EXERCISE OBJECTIVE: Restate the records so that not a single word differs.

PROVIDED MATERIAL:
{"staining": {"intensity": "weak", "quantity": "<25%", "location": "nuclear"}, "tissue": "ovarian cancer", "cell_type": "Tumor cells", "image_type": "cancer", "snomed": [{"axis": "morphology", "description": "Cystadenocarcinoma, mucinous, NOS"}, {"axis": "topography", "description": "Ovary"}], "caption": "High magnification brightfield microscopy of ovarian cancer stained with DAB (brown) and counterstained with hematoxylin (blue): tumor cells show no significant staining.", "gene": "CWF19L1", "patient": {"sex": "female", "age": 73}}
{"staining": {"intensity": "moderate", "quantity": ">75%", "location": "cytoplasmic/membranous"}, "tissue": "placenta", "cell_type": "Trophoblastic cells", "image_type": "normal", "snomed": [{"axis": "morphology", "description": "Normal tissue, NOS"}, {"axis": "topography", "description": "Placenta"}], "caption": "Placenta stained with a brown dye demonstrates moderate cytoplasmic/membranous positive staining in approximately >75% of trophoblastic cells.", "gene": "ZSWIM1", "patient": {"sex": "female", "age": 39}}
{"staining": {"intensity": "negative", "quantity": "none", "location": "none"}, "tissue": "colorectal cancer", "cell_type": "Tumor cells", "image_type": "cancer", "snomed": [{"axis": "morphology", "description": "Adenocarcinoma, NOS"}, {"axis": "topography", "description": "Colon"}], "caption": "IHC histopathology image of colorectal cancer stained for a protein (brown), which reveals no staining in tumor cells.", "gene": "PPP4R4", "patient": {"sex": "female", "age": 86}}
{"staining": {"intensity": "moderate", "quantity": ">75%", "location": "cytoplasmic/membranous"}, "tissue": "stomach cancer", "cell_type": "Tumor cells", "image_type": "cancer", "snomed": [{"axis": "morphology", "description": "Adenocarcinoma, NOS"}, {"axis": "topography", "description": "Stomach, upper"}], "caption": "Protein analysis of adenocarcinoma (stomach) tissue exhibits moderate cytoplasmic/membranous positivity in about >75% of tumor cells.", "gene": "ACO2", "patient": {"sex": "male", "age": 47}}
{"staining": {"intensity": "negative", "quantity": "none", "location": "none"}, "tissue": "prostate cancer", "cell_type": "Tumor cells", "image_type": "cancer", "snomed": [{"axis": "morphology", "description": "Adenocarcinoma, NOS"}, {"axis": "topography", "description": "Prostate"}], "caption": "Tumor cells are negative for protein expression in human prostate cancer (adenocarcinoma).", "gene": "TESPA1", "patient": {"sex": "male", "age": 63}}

WRITTEN ANSWER:
{"staining": {"intensity": "weak", "quantity": "<25%", "location": "nuclear"}, "tissue": "ovarian cancer", "cell_type": "Tumor cells", "image_type": "cancer", "snomed": [{"axis": "morphology", "description": "Cystadenocarcinoma, mucinous, NOS"}, {"axis": "topography", "description": "Ovary"}], "caption": "High magnification brightfield microscopy of ovarian cancer stained with DAB (brown) and counterstained with hematoxylin (blue): tumor cells show no significant staining.", "gene": "CWF19L1", "patient": {"sex": "female", "age": 73}}
{"staining": {"intensity": "moderate", "quantity": ">75%", "location": "cytoplasmic/membranous"}, "tissue": "placenta", "cell_type": "Trophoblastic cells", "image_type": "normal", "snomed": [{"axis": "morphology", "description": "Normal tissue, NOS"}, {"axis": "topography", "description": "Placenta"}], "caption": "Placenta stained with a brown dye demonstrates moderate cytoplasmic/membranous positive staining in approximately >75% of trophoblastic cells.", "gene": "ZSWIM1", "patient": {"sex": "female", "age": 39}}
{"staining": {"intensity": "negative", "quantity": "none", "location": "none"}, "tissue": "colorectal cancer", "cell_type": "Tumor cells", "image_type": "cancer", "snomed": [{"axis": "morphology", "description": "Adenocarcinoma, NOS"}, {"axis": "topography", "description": "Colon"}], "caption": "IHC histopathology image of colorectal cancer stained for a protein (brown), which reveals no staining in tumor cells.", "gene": "PPP4R4", "patient": {"sex": "female", "age": 86}}
{"staining": {"intensity": "moderate", "quantity": ">75%", "location": "cytoplasmic/membranous"}, "tissue": "stomach cancer", "cell_type": "Tumor cells", "image_type": "cancer", "snomed": [{"axis": "morphology", "description": "Adenocarcinoma, NOS"}, {"axis": "topography", "description": "Stomach, upper"}], "caption": "Protein analysis of adenocarcinoma (stomach) tissue exhibits moderate cytoplasmic/membranous positivity in about >75% of tumor cells.", "gene": "ACO2", "patient": {"sex": "male", "age": 47}}
{"staining": {"intensity": "negative", "quantity": "none", "location": "none"}, "tissue": "prostate cancer", "cell_type": "Tumor cells", "image_type": "cancer", "snomed": [{"axis": "morphology", "description": "Adenocarcinoma, NOS"}, {"axis": "topography", "description": "Prostate"}], "caption": "Tumor cells are negative for protein expression in human prostate cancer (adenocarcinoma).", "gene": "TESPA1", "patient": {"sex": "male", "age": 63}}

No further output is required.